I'll echo what PlanktonMD and everyone else has said. I think Vec and Roc have very similar onset times, but vec lasts longer or at least is less variable than roc in terms of length of relaxation. All in my clinical experience, of course.

But if you want to look at total intraoperative time utilization (which is what really matters:rolleyes:), Rocuronium has a much faster time-to-clinical-effect from anesthesia-start-time
because I don't have to reconstitute the darn drug from powder. :D

Probably the biggest selling and utilization point for roc.

-copro
 
so the question based on the information provided is would any of you use vecuronium for RSI?

I have used it when working with a consultant who likes to do his RSIs using vec (he's one who doesn't get hung up on mg/kg doses so pretty much every adult gets 8mg) - given first, then prop, tube. However, anyone who is actively vomiting or has somehow earnt themselves a for real RSI (ie the post tonsillectomy bleed we did the other week) rather than perhaps a dogma one gets sux.

Oddly enough I'm definitely not going to use it as a plan in my exam....because you know what the next question will be "So, you've given vec but now a raving lunatic has pulled your drip out before you've given the propofol. What now?" :laugh:
 
And as JWK said we almost never wait for any of these agents to actually work anyway in RSI and I guarantee you that 90% of RSI's are basically done before any meaningful muscle relaxation takes place.

I don't know.... I find propofol to be a rather good muscle "relaxant" :D
 
[QUOTE "So, you've given vec but now a raving lunatic has pulled your drip out before you've given the propofol. What now?" :laugh:[/QUOTE]

I fail to see the problem. The vec is in. laugh at him as he weakens and tell him not to do stupid crap like pulling out his IV. Intubate, start another IV. Ok fine, I guess you could use inhalational agent if you're feeling generous.
 
You could also follow the ER literature and give Vec 30mg as a rapid sequence intubating dose. Of course, you then have to deal with the consequences.

Hmm...so when I give 10mg and get the tube in, I don't know what is going on.

And I finally met one of the anesthesiologists here, when he asked two of us about the closed head injury paradigm for his 12 year old son, who had fallen off his skateboard backwards and been knocked out. Otherwise, it is the general surgery people in the trauma bay calling for the gas guys (and they get the attending - no CRNAs for trauma in the uni hospital).

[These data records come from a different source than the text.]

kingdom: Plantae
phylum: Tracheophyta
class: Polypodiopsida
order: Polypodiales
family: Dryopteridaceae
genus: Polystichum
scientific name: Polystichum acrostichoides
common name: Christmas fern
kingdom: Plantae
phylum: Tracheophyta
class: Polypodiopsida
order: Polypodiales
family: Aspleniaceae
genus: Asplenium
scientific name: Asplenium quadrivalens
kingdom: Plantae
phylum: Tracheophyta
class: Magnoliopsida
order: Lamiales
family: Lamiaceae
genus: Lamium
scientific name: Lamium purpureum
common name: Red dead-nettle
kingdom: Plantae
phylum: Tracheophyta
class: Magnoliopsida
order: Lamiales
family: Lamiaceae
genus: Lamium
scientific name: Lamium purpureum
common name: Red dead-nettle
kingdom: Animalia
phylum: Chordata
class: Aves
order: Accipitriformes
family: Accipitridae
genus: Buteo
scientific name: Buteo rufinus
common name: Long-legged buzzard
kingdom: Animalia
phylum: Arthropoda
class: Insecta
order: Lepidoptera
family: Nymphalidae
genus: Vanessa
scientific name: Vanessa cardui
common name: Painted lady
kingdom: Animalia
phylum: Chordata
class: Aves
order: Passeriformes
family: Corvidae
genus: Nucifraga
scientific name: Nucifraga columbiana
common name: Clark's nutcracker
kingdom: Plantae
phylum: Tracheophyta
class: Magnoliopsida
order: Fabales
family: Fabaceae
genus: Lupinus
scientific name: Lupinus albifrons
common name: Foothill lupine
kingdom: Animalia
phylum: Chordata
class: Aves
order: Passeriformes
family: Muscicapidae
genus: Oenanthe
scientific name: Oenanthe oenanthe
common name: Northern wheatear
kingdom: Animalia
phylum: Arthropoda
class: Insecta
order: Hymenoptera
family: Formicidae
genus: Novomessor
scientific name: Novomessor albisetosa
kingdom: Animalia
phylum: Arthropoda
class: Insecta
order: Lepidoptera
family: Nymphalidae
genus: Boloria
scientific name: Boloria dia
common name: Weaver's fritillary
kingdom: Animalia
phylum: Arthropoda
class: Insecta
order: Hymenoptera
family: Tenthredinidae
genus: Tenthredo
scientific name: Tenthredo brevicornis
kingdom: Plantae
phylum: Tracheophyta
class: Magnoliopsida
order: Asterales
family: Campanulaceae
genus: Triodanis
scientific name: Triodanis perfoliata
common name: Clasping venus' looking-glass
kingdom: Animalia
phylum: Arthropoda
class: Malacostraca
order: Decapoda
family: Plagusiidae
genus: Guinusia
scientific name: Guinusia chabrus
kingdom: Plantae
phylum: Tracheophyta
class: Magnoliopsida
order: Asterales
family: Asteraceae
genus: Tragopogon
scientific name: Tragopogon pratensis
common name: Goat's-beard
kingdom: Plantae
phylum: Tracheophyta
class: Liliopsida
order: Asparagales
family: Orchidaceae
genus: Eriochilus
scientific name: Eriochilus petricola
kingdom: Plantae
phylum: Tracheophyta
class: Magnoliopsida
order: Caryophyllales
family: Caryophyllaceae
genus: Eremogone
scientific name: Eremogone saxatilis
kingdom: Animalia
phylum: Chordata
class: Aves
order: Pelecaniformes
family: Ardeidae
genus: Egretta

I used to go with roc all the time when sux was not indicated, and then, just recently, had to start going with vec, 'cause that's all there is now.
 
[QUOTE "So, you've given vec but now a raving lunatic has pulled your drip out before you've given the propofol. What now?" :laugh:

I fail to see the problem. The vec is in. laugh at him as he weakens and tell him not to do stupid crap like pulling out his IV. Intubate, start another IV. Ok fine, I guess you could use inhalational agent if you're feeling generous.[/quote]


I never said the raving lunatic was the patient...plenty of opportunities for people to do stupid things in theatre...

In the exam situation say you pick gas induction - well, it's not really an RSI so the next thing the examiners say is "Now he's aspirated" and they run the scenario from there.

Alternatively you decide to just tube. So the examiners say "Several weeks later you get a letter from a lawyer requesting that you explain yourself in court as to why you paralysed and intubated an awake patient?"

My point was that it works for my boss, and I'm happy to go with his plan when I'm working with him...but as an EXAM answer it's fraught with problems.
 
You could also follow the ER literature and give Vec 30mg as a rapid sequence intubating dose. Of course, you then have to deal with the consequences.

One of the reasons I hate to rely on roc as a RSI med is the false sense of security. what are the consequences specific to high dose vec that arent also attributed to high dose roc? if you are speaking about high dose nondepolarizers in general then obviously i udnerstand your point.